**WHAT IS REQUIRED**
In the data below, the answer is the run of lines from the line containing "- css/additional-styles.css：補充樣式" through the line containing "1. 在瀏覽器中打開 index.html 文件", both included; print it exactly and nothing else.

[[ INFORMATION GIVEN open ]]

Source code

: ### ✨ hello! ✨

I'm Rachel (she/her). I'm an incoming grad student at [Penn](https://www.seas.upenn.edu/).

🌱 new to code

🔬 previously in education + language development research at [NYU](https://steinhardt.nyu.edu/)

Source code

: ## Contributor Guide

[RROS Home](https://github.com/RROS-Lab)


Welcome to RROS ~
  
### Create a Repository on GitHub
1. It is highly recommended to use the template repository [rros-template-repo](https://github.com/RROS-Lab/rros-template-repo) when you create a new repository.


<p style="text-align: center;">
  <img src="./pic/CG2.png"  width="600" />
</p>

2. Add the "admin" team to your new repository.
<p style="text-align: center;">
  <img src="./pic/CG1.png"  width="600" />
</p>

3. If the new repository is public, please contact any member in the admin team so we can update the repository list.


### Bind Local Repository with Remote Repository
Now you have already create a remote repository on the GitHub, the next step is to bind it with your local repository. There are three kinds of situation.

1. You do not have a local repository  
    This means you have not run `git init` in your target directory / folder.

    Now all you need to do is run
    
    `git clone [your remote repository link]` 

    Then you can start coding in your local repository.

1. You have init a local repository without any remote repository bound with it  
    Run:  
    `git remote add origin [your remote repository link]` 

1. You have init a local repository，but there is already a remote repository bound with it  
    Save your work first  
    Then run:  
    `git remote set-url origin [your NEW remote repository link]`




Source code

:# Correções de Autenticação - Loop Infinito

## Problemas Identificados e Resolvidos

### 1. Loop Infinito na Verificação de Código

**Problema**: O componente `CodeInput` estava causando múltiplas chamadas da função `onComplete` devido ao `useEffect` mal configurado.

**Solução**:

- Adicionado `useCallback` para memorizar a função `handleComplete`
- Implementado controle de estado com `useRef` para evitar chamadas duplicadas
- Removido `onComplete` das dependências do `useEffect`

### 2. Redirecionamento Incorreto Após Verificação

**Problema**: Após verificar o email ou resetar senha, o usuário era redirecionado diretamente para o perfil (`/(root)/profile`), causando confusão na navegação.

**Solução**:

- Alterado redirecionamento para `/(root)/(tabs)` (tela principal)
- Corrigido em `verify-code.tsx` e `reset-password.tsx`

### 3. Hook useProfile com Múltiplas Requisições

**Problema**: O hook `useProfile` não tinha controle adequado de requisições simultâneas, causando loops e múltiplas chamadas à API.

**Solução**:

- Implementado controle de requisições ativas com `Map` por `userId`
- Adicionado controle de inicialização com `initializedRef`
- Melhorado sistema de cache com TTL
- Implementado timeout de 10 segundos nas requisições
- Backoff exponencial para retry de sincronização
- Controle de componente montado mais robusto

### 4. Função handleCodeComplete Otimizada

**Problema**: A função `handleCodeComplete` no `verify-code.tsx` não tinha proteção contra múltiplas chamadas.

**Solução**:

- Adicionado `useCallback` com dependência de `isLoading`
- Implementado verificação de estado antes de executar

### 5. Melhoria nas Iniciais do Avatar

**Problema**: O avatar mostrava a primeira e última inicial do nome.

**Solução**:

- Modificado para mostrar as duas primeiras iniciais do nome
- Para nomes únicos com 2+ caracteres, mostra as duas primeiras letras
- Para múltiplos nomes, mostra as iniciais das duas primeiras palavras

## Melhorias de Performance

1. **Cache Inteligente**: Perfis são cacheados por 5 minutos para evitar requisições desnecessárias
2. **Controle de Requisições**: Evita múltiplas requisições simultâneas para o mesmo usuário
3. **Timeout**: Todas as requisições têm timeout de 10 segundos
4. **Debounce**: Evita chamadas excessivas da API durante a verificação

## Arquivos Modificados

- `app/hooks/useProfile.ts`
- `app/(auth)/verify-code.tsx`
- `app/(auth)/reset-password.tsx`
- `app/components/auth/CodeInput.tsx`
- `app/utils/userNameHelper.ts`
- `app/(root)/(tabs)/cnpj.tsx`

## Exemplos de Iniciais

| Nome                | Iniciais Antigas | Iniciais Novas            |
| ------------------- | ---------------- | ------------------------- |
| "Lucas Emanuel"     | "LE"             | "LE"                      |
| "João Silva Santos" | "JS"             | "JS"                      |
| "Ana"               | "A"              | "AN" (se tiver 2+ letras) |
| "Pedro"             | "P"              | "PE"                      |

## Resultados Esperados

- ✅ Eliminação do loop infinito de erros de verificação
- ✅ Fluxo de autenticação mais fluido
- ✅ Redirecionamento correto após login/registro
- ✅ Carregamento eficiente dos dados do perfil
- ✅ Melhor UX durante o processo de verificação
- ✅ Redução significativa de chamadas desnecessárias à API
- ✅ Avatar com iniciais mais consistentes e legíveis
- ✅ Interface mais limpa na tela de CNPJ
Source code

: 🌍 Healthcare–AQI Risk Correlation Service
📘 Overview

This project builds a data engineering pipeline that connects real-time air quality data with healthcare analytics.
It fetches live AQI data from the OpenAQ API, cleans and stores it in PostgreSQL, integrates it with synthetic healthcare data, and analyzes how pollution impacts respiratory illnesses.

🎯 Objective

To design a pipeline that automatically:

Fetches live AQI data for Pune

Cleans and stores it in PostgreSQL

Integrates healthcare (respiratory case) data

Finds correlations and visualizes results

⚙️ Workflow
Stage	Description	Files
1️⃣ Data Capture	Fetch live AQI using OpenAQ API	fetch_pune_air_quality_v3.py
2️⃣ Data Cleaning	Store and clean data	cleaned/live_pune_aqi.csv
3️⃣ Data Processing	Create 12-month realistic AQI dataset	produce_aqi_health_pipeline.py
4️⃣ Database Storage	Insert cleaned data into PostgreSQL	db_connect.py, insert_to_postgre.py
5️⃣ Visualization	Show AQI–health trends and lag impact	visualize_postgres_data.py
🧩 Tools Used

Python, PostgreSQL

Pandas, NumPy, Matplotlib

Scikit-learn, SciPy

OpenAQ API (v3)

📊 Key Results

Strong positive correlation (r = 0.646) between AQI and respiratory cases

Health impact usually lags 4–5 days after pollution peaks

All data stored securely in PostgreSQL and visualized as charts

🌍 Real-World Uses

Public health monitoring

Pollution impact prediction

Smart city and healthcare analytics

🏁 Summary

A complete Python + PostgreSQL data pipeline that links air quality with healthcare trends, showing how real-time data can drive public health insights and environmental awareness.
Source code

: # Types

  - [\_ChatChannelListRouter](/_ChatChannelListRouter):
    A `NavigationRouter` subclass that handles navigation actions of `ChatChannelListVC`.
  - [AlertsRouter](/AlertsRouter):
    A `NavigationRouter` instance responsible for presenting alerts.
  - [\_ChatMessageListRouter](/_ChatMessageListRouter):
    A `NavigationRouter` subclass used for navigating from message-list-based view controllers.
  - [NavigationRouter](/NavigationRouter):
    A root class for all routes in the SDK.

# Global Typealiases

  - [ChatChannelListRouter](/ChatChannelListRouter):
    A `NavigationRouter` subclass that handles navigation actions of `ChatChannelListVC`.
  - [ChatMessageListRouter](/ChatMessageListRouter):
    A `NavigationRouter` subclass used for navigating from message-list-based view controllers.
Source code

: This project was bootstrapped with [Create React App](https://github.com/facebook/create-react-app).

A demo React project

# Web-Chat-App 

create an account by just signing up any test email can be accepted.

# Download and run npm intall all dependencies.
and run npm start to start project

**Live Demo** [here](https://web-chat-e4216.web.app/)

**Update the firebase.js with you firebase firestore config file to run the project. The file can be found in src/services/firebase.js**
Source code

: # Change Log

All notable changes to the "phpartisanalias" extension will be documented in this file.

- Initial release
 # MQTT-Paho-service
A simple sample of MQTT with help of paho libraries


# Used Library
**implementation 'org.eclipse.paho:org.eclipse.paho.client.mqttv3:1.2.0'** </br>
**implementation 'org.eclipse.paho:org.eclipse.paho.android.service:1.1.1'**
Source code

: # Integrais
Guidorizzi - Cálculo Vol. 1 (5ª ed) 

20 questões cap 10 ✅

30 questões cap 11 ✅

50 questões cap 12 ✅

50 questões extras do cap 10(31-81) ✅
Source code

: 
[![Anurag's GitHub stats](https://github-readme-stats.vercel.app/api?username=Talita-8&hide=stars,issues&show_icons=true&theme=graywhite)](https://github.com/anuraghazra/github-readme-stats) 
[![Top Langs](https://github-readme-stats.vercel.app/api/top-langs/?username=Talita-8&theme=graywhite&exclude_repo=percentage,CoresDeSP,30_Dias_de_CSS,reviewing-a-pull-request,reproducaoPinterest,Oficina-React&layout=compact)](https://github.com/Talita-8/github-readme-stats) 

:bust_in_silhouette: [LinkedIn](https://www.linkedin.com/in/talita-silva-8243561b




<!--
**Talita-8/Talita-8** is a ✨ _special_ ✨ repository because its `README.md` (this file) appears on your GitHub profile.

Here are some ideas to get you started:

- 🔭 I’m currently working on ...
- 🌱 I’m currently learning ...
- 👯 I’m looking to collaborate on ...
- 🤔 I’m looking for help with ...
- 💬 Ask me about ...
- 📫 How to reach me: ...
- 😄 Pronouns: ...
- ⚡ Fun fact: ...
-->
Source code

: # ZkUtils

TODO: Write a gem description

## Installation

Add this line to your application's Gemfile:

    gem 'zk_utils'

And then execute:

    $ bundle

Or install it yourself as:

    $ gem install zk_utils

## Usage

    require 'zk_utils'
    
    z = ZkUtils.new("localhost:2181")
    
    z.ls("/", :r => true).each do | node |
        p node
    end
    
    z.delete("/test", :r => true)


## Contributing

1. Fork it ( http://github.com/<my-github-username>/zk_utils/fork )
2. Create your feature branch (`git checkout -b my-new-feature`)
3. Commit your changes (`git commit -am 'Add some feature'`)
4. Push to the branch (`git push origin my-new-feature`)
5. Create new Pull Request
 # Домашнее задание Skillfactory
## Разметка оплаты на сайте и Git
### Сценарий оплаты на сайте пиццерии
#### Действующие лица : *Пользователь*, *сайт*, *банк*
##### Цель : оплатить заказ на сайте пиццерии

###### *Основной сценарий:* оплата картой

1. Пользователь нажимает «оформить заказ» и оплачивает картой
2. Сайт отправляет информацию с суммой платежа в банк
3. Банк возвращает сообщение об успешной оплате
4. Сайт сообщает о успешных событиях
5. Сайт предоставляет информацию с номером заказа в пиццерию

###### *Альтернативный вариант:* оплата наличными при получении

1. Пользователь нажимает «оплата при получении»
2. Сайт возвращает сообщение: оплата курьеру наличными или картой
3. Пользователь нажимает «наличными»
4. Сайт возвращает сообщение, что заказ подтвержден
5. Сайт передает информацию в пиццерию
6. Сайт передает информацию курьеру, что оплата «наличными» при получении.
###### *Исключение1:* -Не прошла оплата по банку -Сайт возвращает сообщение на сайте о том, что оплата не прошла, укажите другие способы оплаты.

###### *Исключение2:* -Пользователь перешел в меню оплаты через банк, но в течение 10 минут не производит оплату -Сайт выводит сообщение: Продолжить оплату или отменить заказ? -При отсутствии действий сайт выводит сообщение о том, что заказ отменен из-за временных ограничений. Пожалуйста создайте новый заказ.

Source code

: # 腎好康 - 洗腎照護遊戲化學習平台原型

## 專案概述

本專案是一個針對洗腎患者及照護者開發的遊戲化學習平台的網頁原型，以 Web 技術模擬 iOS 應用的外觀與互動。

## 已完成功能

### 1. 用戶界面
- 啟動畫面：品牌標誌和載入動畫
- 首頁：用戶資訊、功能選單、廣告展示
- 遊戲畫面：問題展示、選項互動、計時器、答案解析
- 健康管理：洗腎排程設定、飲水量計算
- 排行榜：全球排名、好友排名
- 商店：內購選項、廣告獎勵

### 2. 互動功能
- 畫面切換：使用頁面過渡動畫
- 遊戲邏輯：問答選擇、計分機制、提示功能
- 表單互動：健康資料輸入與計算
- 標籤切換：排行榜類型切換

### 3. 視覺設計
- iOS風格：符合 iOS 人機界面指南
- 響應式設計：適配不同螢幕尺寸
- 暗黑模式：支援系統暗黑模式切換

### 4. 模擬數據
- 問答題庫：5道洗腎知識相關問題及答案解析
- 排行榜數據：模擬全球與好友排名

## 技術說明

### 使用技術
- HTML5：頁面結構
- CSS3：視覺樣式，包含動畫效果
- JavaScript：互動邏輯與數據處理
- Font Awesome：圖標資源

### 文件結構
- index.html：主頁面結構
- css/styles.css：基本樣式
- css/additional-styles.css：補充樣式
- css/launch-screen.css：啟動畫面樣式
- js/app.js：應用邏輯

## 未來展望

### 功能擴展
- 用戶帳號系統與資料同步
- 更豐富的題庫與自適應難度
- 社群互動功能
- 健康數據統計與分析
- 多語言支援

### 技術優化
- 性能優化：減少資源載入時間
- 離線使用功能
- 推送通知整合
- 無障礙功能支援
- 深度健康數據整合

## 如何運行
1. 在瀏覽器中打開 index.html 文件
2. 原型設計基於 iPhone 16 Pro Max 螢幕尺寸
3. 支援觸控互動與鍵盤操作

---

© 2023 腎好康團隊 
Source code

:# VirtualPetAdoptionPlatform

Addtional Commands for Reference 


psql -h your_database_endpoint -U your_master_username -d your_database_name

[[ INFORMATION GIVEN closed ]]

**WRITTEN REPLY**
- css/additional-styles.css：補充樣式
- css/launch-screen.css：啟動畫面樣式
- js/app.js：應用邏輯

## 未來展望

### 功能擴展
- 用戶帳號系統與資料同步
- 更豐富的題庫與自適應難度
- 社群互動功能
- 健康數據統計與分析
- 多語言支援

### 技術優化
- 性能優化：減少資源載入時間
- 離線使用功能
- 推送通知整合
- 無障礙功能支援
- 深度健康數據整合

## 如何運行
1. 在瀏覽器中打開 index.html 文件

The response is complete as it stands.